(Excerpted passage)

EDITORIAL 40 years later: The youth protest movement in retrospect … and what we can do about it
Stephen Proffitt
Contributing Writer
As I walk around the city, I see peace signs everywhere—spray-painted on buildings, printed on Victoria’s Secret outfits, as bumper stickers on minivans. The peace sign has always been used to symbolize anti-war initiatives throughout the cold war, and became known as a visual connection to pacifism, especially during the youth protest of the Vietnam War. Today, we are still at war in the Middle East. Though war has continued throughout the decades, it seems that peace has become more of a culturally idolized symbol than a political statement aimed at pacification.

(Extracted information)
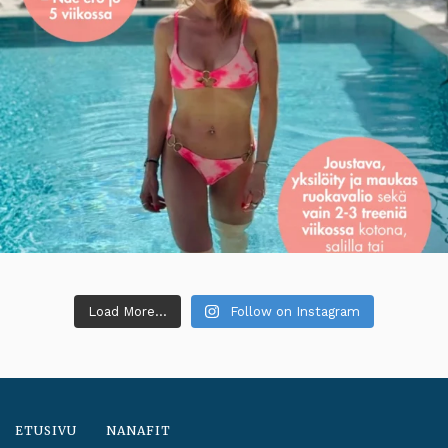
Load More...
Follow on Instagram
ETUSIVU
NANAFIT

* * *

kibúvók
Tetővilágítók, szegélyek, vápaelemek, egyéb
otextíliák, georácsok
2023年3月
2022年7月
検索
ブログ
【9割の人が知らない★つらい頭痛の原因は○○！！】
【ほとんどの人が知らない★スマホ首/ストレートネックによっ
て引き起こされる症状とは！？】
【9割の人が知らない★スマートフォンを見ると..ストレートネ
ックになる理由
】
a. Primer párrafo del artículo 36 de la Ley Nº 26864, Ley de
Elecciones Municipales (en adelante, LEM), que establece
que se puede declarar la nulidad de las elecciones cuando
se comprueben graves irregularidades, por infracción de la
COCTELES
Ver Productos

(Required work)
In the editorial on the youth protest movement, swap "minivans" for "pickup trucks" and give the passage between "EDITORIAL 40 years" and "aimed at pacification.", inclusive.

(Written answer)
EDITORIAL 40 years later: The youth protest movement in retrospect … and what we can do about it
Stephen Proffitt
Contributing Writer
As I walk around the city, I see peace signs everywhere—spray-painted on buildings, printed on Victoria’s Secret outfits, as bumper stickers on pickup trucks. The peace sign has always been used to symbolize anti-war initiatives throughout the cold war, and became known as a visual connection to pacifism, especially during the youth protest of the Vietnam War. Today, we are still at war in the Middle East. Though war has continued throughout the decades, it seems that peace has become more of a culturally idolized symbol than a political statement aimed at pacification.